Irfu is part of the ScanPyramids mission aiming to "scan" the great pyramids of Egypt and in particular the pyramid of Cheops. Created in 2015 under the authority of the Egyptian Ministry of Antiquities, the project combines various non-invasive and non-destructive techniques in an attempt to reveal the presence of little-known internal structures in ancient monuments and to better understand both their design and construction. The technologies used combine infrared thermography, muon radiography and 3D reconstruction through a collaboration between the CEA (Commissariat à l'énergie atomique et aux énergies alternatives/France), Nagoya University (Japan), KEK (High Energy Accelerator Research Organization - Tsukuba Japan) and Laval University (Quebec Canada). Irfu brings to this international mission its know-how in muonic tomography, and uses gas detectors, with micro-tracks, called Micromegas.
For several years, Irfu has been developing micro-track gas detectors, called Micromegas, co-invented by CERN and CEA. Increasingly accurate, they are usually used to reconstruct traces of particles for many high-energy physics experiments. Irfu's Micromegas, which can cover large areas at a reasonable cost, have already been used in experiments carried out by global high-energy physics collaborations or have already been selected to equip the next generation of experiments:
It is therefore from these innovative detectors that CEA-Irfu has designed muonic telescopes specifically dedicated to the ScanPyramids mission. The heart of the detectors is now manufactured by the French industrial company ELVIA to whom the manufacturing process has been transferred. These detectors are then assembled, tested and integrated into the telescopes at Saclay, within the CEA laboratories.
The telescope
Each telescope consists of 4 latest generation Micromegas type gas detectors called "multiplexed-resistive", an electronics managing the operation and reading of the detectors with the acquisition and transmission of events detected coincidentally in the 4 planes. The result is a compact box (1.5 meters long, 70 cm wide and about 200 kg) autonomous in terms of power supply with very low power consumption (25 W), and allowing real-time imaging.
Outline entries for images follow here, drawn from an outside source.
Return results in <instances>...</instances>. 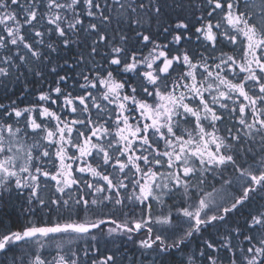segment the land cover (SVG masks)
Listing matches in <instances>:
<instances>
[{"label":"snow or ice","instance_id":"obj_1","mask_svg":"<svg viewBox=\"0 0 264 264\" xmlns=\"http://www.w3.org/2000/svg\"><path fill=\"white\" fill-rule=\"evenodd\" d=\"M17 201L0 264H264V0H0Z\"/></svg>","mask_w":264,"mask_h":264},{"label":"trees","instance_id":"obj_2","mask_svg":"<svg viewBox=\"0 0 264 264\" xmlns=\"http://www.w3.org/2000/svg\"><path fill=\"white\" fill-rule=\"evenodd\" d=\"M227 50L225 49V51ZM18 211H21L19 201L9 204L7 207L0 206V222L9 227H15L18 223L23 222V218L19 216Z\"/></svg>","mask_w":264,"mask_h":264},{"label":"rangeland","instance_id":"obj_3","mask_svg":"<svg viewBox=\"0 0 264 264\" xmlns=\"http://www.w3.org/2000/svg\"><path fill=\"white\" fill-rule=\"evenodd\" d=\"M17 208H18V207H17ZM20 212H21V211H18V213H19V216H21V215H20ZM22 218H23V216H22Z\"/></svg>","mask_w":264,"mask_h":264}]
</instances>
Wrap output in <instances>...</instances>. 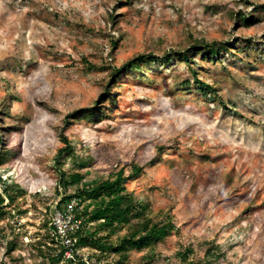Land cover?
<instances>
[{
  "label": "rangeland",
  "instance_id": "rangeland-1",
  "mask_svg": "<svg viewBox=\"0 0 264 264\" xmlns=\"http://www.w3.org/2000/svg\"><path fill=\"white\" fill-rule=\"evenodd\" d=\"M261 5L264 0H0V105L6 102L21 126L5 141L14 155L0 168V189L7 182L12 193L23 190L5 207L11 216L0 219V264H50L29 244L49 233L61 197L121 168L128 174L132 164L143 169L127 191L150 203L152 217L168 215L177 228L154 248L152 264H264V9L253 13ZM239 11L253 13L251 26L229 17ZM110 12L117 17L113 27ZM188 36L236 46V57L195 58L198 78L217 90L214 101L194 85L184 91L181 83L191 75L183 64H151L117 81L109 117L66 123L73 110L92 107L108 68L146 51L184 49ZM111 40L119 41L114 50ZM61 136L76 159H57ZM77 159L87 167L80 169ZM59 170L84 180L65 190ZM10 228L23 235L6 256ZM211 246L222 259L206 257ZM185 248L193 253L180 256ZM49 249L41 247L43 254L58 253ZM90 254L85 248L76 259L104 264ZM145 256L151 254L131 252L129 264Z\"/></svg>",
  "mask_w": 264,
  "mask_h": 264
},
{
  "label": "trees",
  "instance_id": "trees-1",
  "mask_svg": "<svg viewBox=\"0 0 264 264\" xmlns=\"http://www.w3.org/2000/svg\"><path fill=\"white\" fill-rule=\"evenodd\" d=\"M120 4H118L119 6ZM259 7L264 9V6L254 8V12ZM253 13L248 12H231L229 17L233 19L235 24L240 26H251L255 17ZM117 17L110 12L107 22L110 26H114ZM119 40V39H118ZM118 40H111L109 46L111 50L116 49ZM121 40V39H120ZM260 39L259 41H261ZM258 42V41H257ZM260 43V42H259ZM251 43L246 41V45ZM234 43H212L203 39H195L188 36L184 49L163 51L158 54L154 50L146 51L140 55L128 59L122 66L113 69H107V78L102 84V92L93 100L90 108H82L73 110L65 116V121L68 125H72L76 121L86 119L88 122L96 124L100 123L106 117H109L116 108L115 86L117 81L127 76L133 71H142L145 65L154 64L156 66H165L171 68L175 63L183 64L191 75L189 79L182 81L181 87L184 91L190 89V85L195 86L197 93L206 101H214L217 92L216 88L211 84L202 81L198 78V71L195 70L198 62L195 60L197 55L201 59L208 61H216L221 59V55L236 57L237 52ZM88 65V69L98 70L100 67ZM222 108L229 109V106L217 98ZM5 102V101H4ZM9 119V120H6ZM21 126L17 121L11 119L8 113L7 103L0 105V168L6 165L12 156V150H9L6 139L12 133H19ZM60 141L63 146L57 151V159L63 156H72L76 159L72 143L66 137L61 136ZM80 169L87 167V160H74ZM62 167L60 163L57 165ZM143 167L138 164H132L128 174L121 168L110 174L104 180L90 186L77 189L72 195L61 197L56 208H60L72 198L79 200V209L76 214L82 221V229L77 232V246L87 248L91 251L90 257H95L96 262L104 261V264H129V255L131 252L147 251L151 257L145 256L140 259L139 264H152L154 248L166 240L173 233L177 232V228L171 222L168 215L156 219L151 216V205L144 201L132 192H128L126 184L129 180L140 175ZM61 172V170H59ZM84 180V175L80 173L65 174L61 172L59 176V186L65 190L72 186H78ZM13 186L3 182L0 189V219L2 217L11 216L5 212L7 204H13L18 195L22 193V189L15 188V193H12ZM45 227V226H44ZM20 232H14L10 228V240L5 245L4 255L10 256L17 248L16 242L22 238ZM36 252L44 259H47L50 264H83L75 257L74 260L62 261V253H55L51 256L43 254L41 247H49V250L57 249V245L48 234L43 236V239L33 241L31 244ZM55 248H54V247ZM52 247V248H51ZM60 247H58L59 249ZM216 248L211 246L206 251V257L215 260L222 259V254L216 252ZM193 251L190 248H185L184 252L179 253L180 256L191 255Z\"/></svg>",
  "mask_w": 264,
  "mask_h": 264
},
{
  "label": "built area",
  "instance_id": "built-area-1",
  "mask_svg": "<svg viewBox=\"0 0 264 264\" xmlns=\"http://www.w3.org/2000/svg\"><path fill=\"white\" fill-rule=\"evenodd\" d=\"M54 206L50 212L49 217V235L60 247L58 253H62V261L74 260L75 257L80 256L85 248L77 246V232L82 229V221L77 217V210L79 209V200L72 198L60 208Z\"/></svg>",
  "mask_w": 264,
  "mask_h": 264
}]
</instances>
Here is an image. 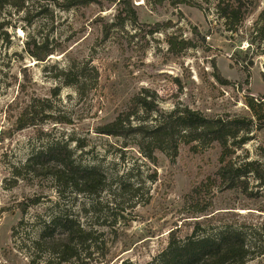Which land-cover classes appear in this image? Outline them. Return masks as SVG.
Listing matches in <instances>:
<instances>
[{"label":"rangeland","instance_id":"1","mask_svg":"<svg viewBox=\"0 0 264 264\" xmlns=\"http://www.w3.org/2000/svg\"><path fill=\"white\" fill-rule=\"evenodd\" d=\"M54 1L0 13V264H147L173 229L184 239L227 225L241 229L255 252L245 264H264V186L250 175L236 181H246L250 194L228 189L218 175L223 149L209 138L192 142L179 130L162 144L147 143L176 108L247 118L251 139L226 155L264 166V122L249 106L264 96V0L245 1L252 10L235 30L220 16V0H132L141 22L163 24L154 34L131 22L108 29L115 1L69 10ZM32 37L60 44L58 51L35 59L25 50ZM33 99H49L45 105L66 121L16 130L13 108L20 114ZM118 117L123 135L99 132ZM141 124L143 131L129 128ZM51 144L67 146L75 165L103 173V189L81 193L28 172L27 160ZM56 217L82 230L66 260L53 253L52 240L67 230L57 225L45 235Z\"/></svg>","mask_w":264,"mask_h":264},{"label":"trees","instance_id":"2","mask_svg":"<svg viewBox=\"0 0 264 264\" xmlns=\"http://www.w3.org/2000/svg\"><path fill=\"white\" fill-rule=\"evenodd\" d=\"M104 0H55L56 6L66 10L74 7L88 6L92 4L103 5ZM116 2V14L113 22L107 24V28L123 27L127 22L134 23L137 26H148L149 33L158 32L163 24H146L139 20L137 7L132 0H111ZM170 1L173 5L192 4L191 0H149L151 4L163 5ZM246 0H220L217 9L222 18L226 19V23L230 30H235L236 26L243 21L251 10L245 4ZM34 3V0H0V13L6 8L12 7L16 11H26ZM257 5V4H256ZM258 6V5H257ZM46 8V7H45ZM44 11L40 7L39 14ZM28 16L31 11H27ZM260 18H264V9L260 12ZM30 21V19H29ZM5 25V22H0V28ZM165 25H171L169 24ZM15 26H13L14 28ZM262 25L257 29V34ZM264 35V34H263ZM170 43L173 48L176 47V38L172 37ZM253 43V42H252ZM59 46L60 44L57 43ZM56 44H52L48 39L38 41L35 38H29L25 42V50L28 54L39 61H46L47 58L58 51ZM184 47V43H183ZM264 75V73H263ZM228 83L226 80H222ZM140 103L145 104V98L138 99ZM264 96L260 102H255L254 98L249 101L250 109L253 110V116H256L259 121L264 122ZM50 100H30L22 109L20 114H17L13 108V114L9 116V121L15 126L16 130H22L26 127L37 126L48 121L62 123L65 118L56 115L51 106L45 104ZM38 103V105L36 104ZM260 106V110L257 109ZM14 107V106H12ZM127 117V121L130 119ZM252 119L247 118H211L204 113L189 108H176L166 118H161L157 121L156 126L151 129L148 134V144L152 145L163 141L173 136L175 131H181L183 137L190 136L192 142H204L209 138L210 142L220 144L223 152L219 157L220 167L218 175L223 182L227 183L228 189H242L244 193L250 194V190L246 185V181H242V185H237L236 181H240L247 176H254L259 185L264 186V166L258 160H247L242 163H237L231 158H228L226 151L241 147L251 138L248 133L251 131L250 125ZM125 128L121 117L116 118L113 122L105 124L99 128V132L107 135L121 136ZM137 131H143L146 126L139 125L135 128L129 127ZM260 129V128H259ZM11 133H8L10 136ZM231 152V153H232ZM149 157H151L149 155ZM24 168L35 176L46 175L53 176L60 182L73 187L78 192L97 193L103 189L106 177L103 173L93 168L80 167L75 165L72 160L70 150L62 144H51L42 150L34 153L25 163ZM37 200H32L36 203ZM210 218V216H209ZM199 224V223H197ZM60 225L67 230L64 236L52 240L53 253L60 257L61 260H66L67 255L74 254L73 243L76 237L81 235V229H73L71 221L67 218L56 217L52 223L46 226L45 235L48 229L53 226ZM48 228V229H47ZM53 229V228H52ZM54 230V229H53ZM167 247L151 262L147 264H245L249 258L255 254L252 248L247 244L244 233L241 229L234 226H225L217 231H209L204 235H189L184 239L179 238L176 230L173 229L169 233ZM260 254V253H259ZM261 254H264L262 252Z\"/></svg>","mask_w":264,"mask_h":264}]
</instances>
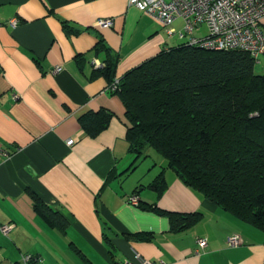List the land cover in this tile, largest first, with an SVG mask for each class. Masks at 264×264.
Listing matches in <instances>:
<instances>
[{
    "label": "crops",
    "instance_id": "1",
    "mask_svg": "<svg viewBox=\"0 0 264 264\" xmlns=\"http://www.w3.org/2000/svg\"><path fill=\"white\" fill-rule=\"evenodd\" d=\"M100 18L112 25L95 26ZM172 28L129 0H0V225L10 226L0 233V264H122L134 252L164 264H264V227L204 198L151 151L136 159L124 105L95 75L106 57L93 48L99 39L118 79L189 40L181 19ZM253 71L264 75V53ZM100 109L111 118L90 137L80 117ZM161 173L158 193L151 184ZM150 206L202 216L172 227ZM233 235L241 239L234 247Z\"/></svg>",
    "mask_w": 264,
    "mask_h": 264
},
{
    "label": "trees",
    "instance_id": "2",
    "mask_svg": "<svg viewBox=\"0 0 264 264\" xmlns=\"http://www.w3.org/2000/svg\"><path fill=\"white\" fill-rule=\"evenodd\" d=\"M93 48L106 54L94 72L124 105L126 137L136 159L151 151L204 198L264 227V75L254 73L250 54L184 42L116 79L115 57L103 40ZM110 118L107 109L89 111L80 125L92 137ZM151 187L165 190L162 173ZM149 208L166 214L172 227L202 216ZM27 264L40 263L31 258Z\"/></svg>",
    "mask_w": 264,
    "mask_h": 264
},
{
    "label": "built area",
    "instance_id": "3",
    "mask_svg": "<svg viewBox=\"0 0 264 264\" xmlns=\"http://www.w3.org/2000/svg\"><path fill=\"white\" fill-rule=\"evenodd\" d=\"M129 4L136 6L145 14L157 19L172 34V23L176 19L183 22V34L189 36L187 41L192 45H199L210 50L240 49L248 52L257 60L258 55L264 53V30L261 20L264 18V0H129ZM12 25L16 24L13 19ZM204 24L207 33L203 37L194 35L198 27ZM111 18H100L95 22L97 27H110ZM60 70L59 66L53 72ZM118 80H115L117 82ZM73 139L66 141L71 145ZM129 203L138 204L137 195L129 197ZM9 225H0V233L6 234ZM241 243L239 235L227 239V245L237 246ZM203 246L205 241L198 240ZM25 263L28 262L24 258ZM122 264H164L163 261L153 262L134 252L133 257Z\"/></svg>",
    "mask_w": 264,
    "mask_h": 264
},
{
    "label": "rangeland",
    "instance_id": "4",
    "mask_svg": "<svg viewBox=\"0 0 264 264\" xmlns=\"http://www.w3.org/2000/svg\"><path fill=\"white\" fill-rule=\"evenodd\" d=\"M206 30V29H205Z\"/></svg>",
    "mask_w": 264,
    "mask_h": 264
}]
</instances>
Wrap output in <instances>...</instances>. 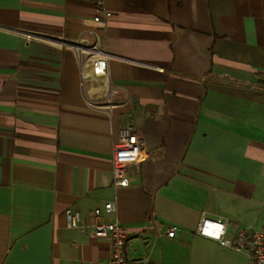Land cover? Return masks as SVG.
I'll list each match as a JSON object with an SVG mask.
<instances>
[{"label": "crops", "instance_id": "0c3cea01", "mask_svg": "<svg viewBox=\"0 0 264 264\" xmlns=\"http://www.w3.org/2000/svg\"><path fill=\"white\" fill-rule=\"evenodd\" d=\"M106 8L103 30L93 0H0V264H107L109 240L90 234L96 208L124 228L133 261L248 264L195 230L203 214L229 237L264 229V0ZM94 36L105 76L43 41ZM130 119L142 154L114 187ZM68 209L81 227H66Z\"/></svg>", "mask_w": 264, "mask_h": 264}, {"label": "built area", "instance_id": "2783aa9c", "mask_svg": "<svg viewBox=\"0 0 264 264\" xmlns=\"http://www.w3.org/2000/svg\"><path fill=\"white\" fill-rule=\"evenodd\" d=\"M96 17L94 22L103 30L106 29V22L111 13L106 8V0H93ZM28 40L34 38L28 35ZM45 42L54 44L64 49L73 50L77 55L85 58V64L96 74H106L108 54L100 43V39L94 36L90 42L85 37H80L75 41L57 40L55 38H43ZM82 77L86 75L82 72ZM113 102H108L107 108L113 107ZM142 139L136 129L134 120L118 126L117 138L112 154V184L117 187L128 180V167L139 162L142 154ZM116 210L115 203L106 202L103 211L112 213ZM102 209L96 208L90 213L93 220L91 225V235L96 238H106L110 242V257L107 264H146L133 261L126 256L125 250L128 237L124 228L118 221L112 223L103 222L101 219ZM66 227L75 229L82 226V217L79 212L68 209L65 211ZM196 234L201 237L212 239L230 251L245 253L248 264H264V229L254 230L244 228L237 231L233 236L227 235V225L222 218L216 220L208 219L202 215L200 222L196 226ZM167 238L175 237V230L166 231Z\"/></svg>", "mask_w": 264, "mask_h": 264}]
</instances>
Muonic tomography, a technology that measures cosmic particles
The muons, which fall permanently on Earth at a speed close to that of light with a flux of about 10,000 particles per m2 per minute, come from the upper layers of the atmosphere where they were created during collisions between cosmic rays from our galactic environment and the nuclei of atoms in the atmosphere.
Like the X-rays that pass through our bodies and allow us to visualize our skeleton, these elementary particles, a kind of heavy electrons, can pass through thick rocks, such as mountains.
Detectors, placed in judicious places (for example inside the pyramid, under a possible chamber not yet detected), make it possible, by accumulation in time of muons, to discern the zones of vacuum (which muons crossed without interacting) and the denser zones where some of them could be absorbed or deviated.
The art of measuring is to create extremely sensitive detectors and then accumulate enough data (for several days or months) to accentuate the contrasts. Japanese research teams use plastic scintillators to perform muon radiography of volcanoes and reactors at the Fukushima power plant. Several types of muon detectors exist. Electronic detectors (using glittery plastic-based ionizing media or gases such as Micromegas), unlike chemical emulsions, allow real-time data analysis.